* **EXERCISE DIRECTIONS**
Give the material below as a Markdown table with two columns, Row and Line, numbering each non-blank line in order and skipping blank lines. Leave the pictures out of the table.

┏━━

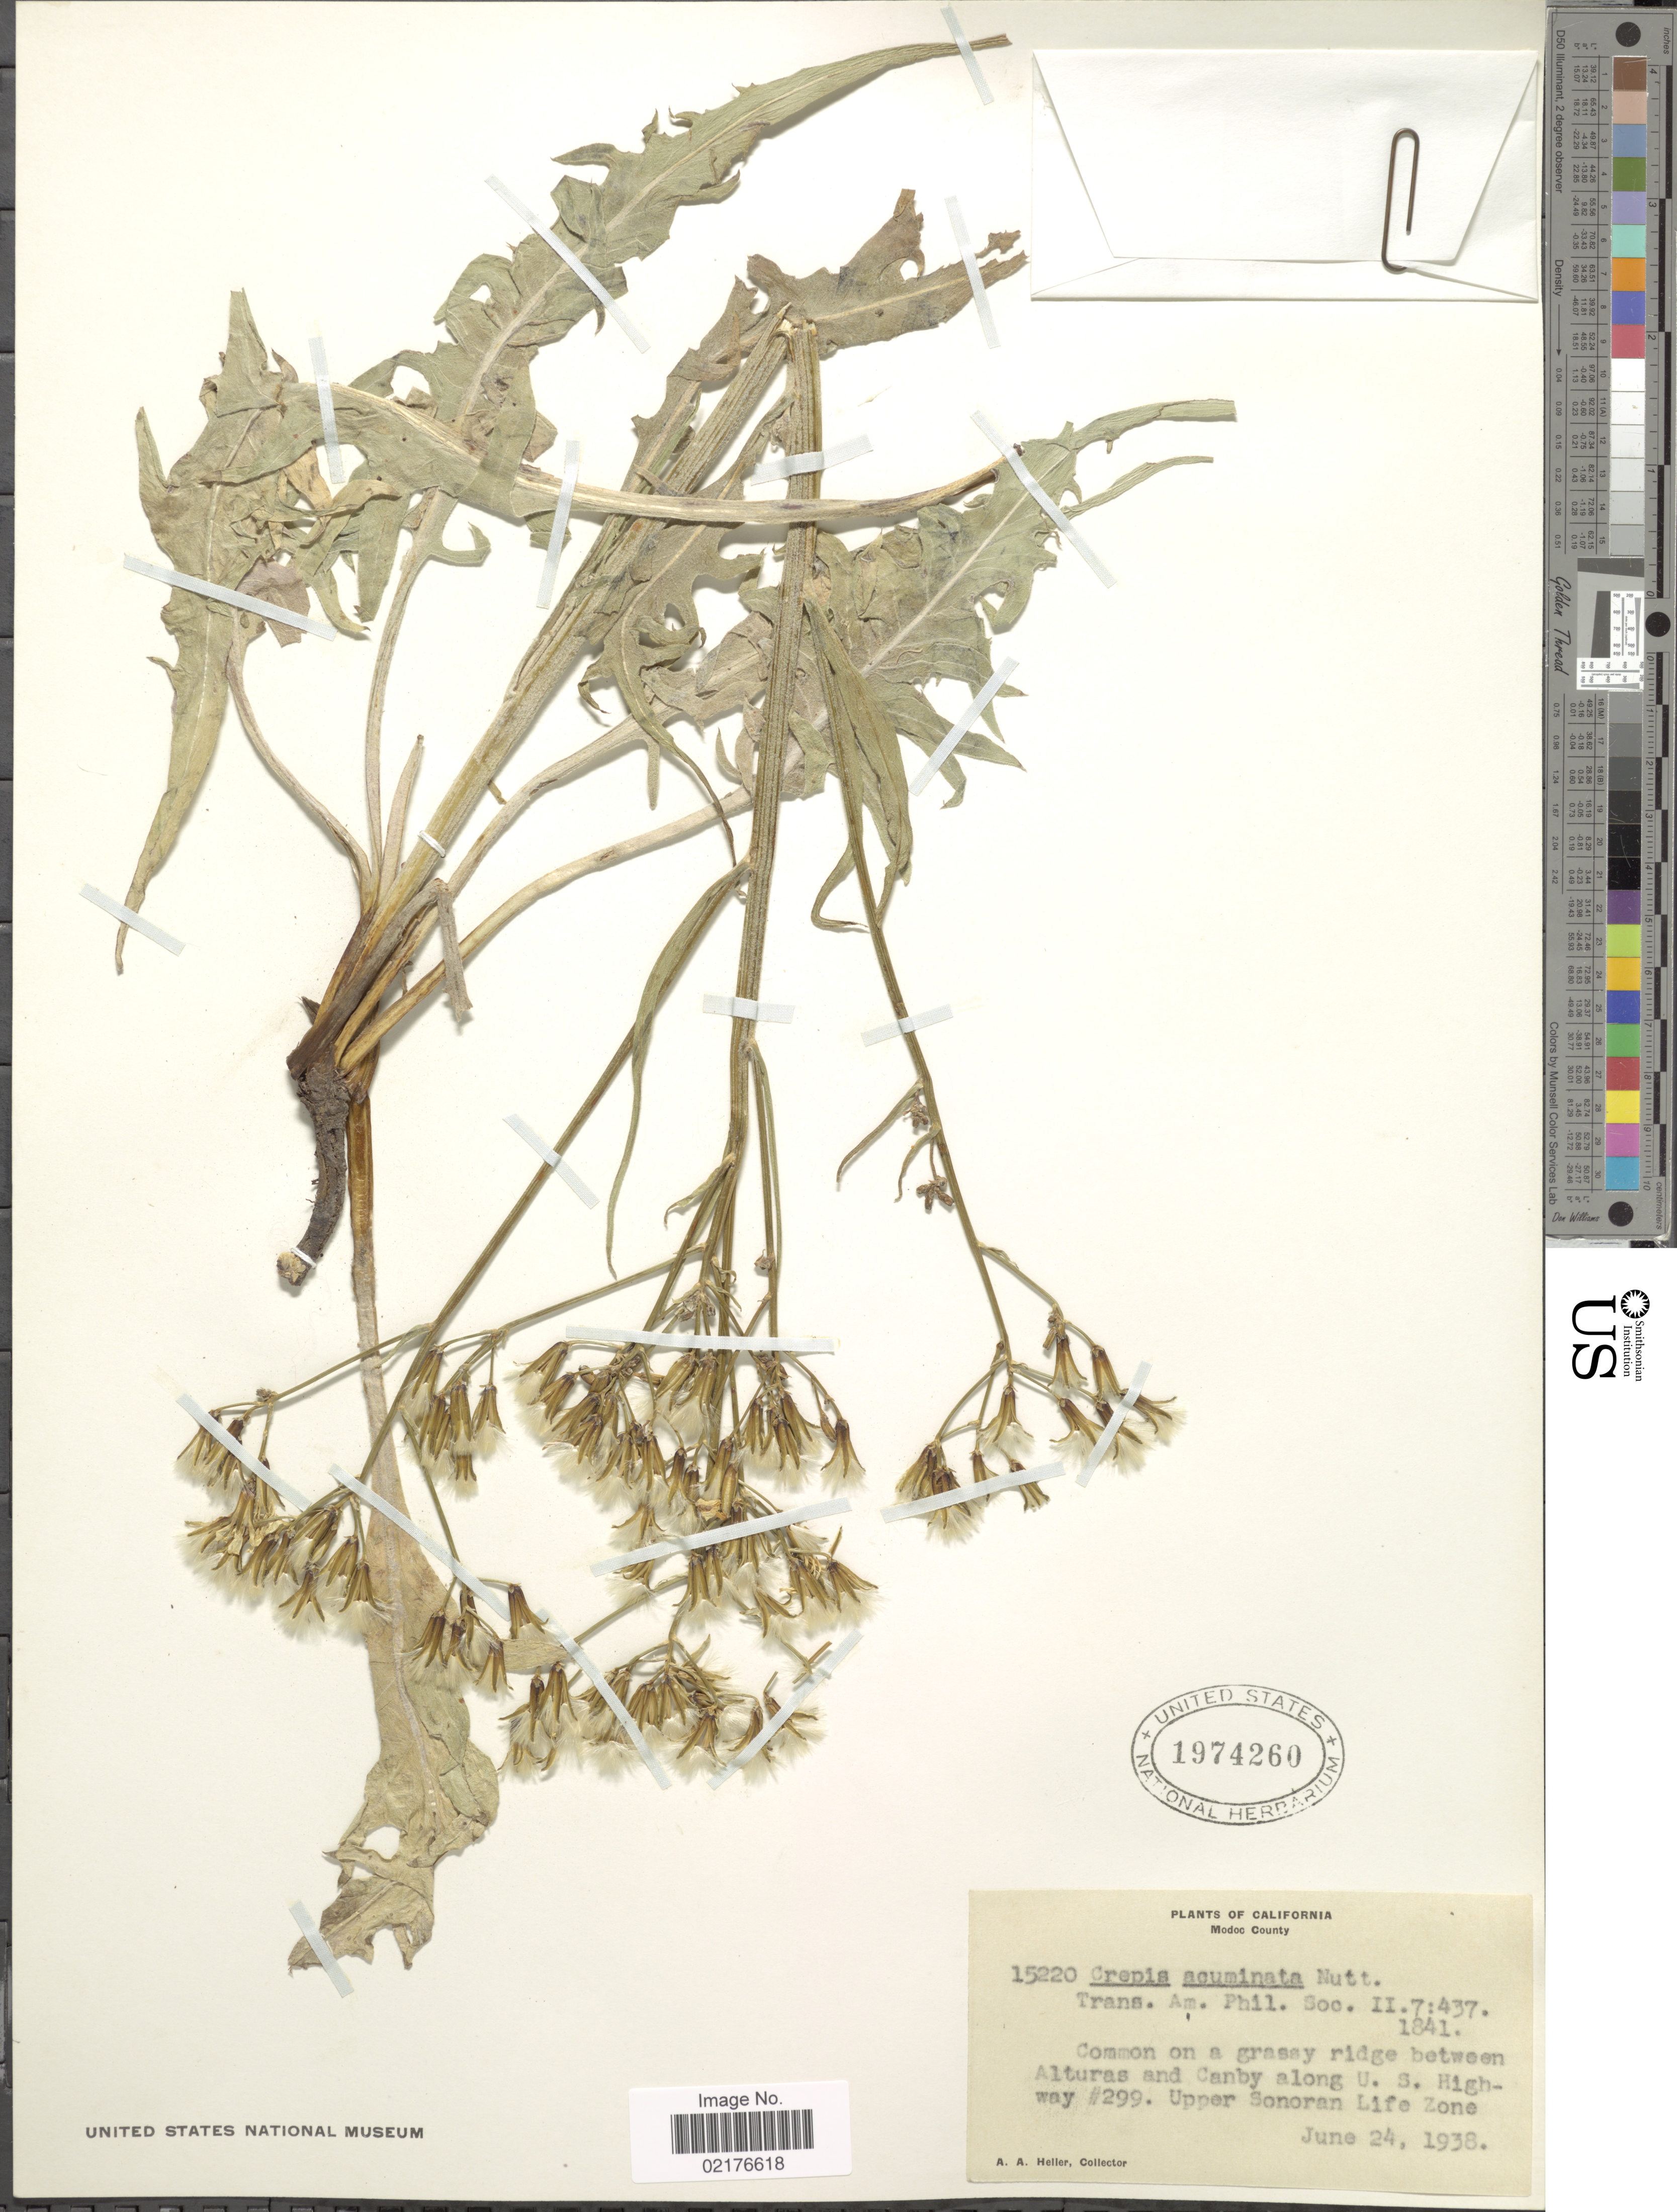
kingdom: Plantae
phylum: Tracheophyta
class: Magnoliopsida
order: Asterales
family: Asteraceae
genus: Crepis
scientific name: Crepis acuminata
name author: Nutt.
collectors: A. A. Heller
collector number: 15220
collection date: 1938-06-24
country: United States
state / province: California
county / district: Modoc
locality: Modoc County, Common on a grassy ridge between Alturas and Canby along U.S. Highway #299, Upper Sonoran Life Zone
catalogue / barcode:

┗━━

* **SOLUTION**
| Row | Line |
|---|---|
| 1 | kingdom: Plantae |
| 2 | phylum: Tracheophyta |
| 3 | class: Magnoliopsida |
| 4 | order: Asterales |
| 5 | family: Asteraceae |
| 6 | genus: Crepis |
| 7 | scientific name: Crepis acuminata |
| 8 | name author: Nutt. |
| 9 | collectors: A. A. Heller |
| 10 | collector number: 15220 |
| 11 | collection date: 1938-06-24 |
| 12 | country: United States |
| 13 | state / province: California |
| 14 | county / district: Modoc |
| 15 | locality: Modoc County, Common on a grassy ridge between Alturas and Canby along U.S. Highway #299, Upper Sonoran Life Zone |
| 16 | catalogue / barcode: |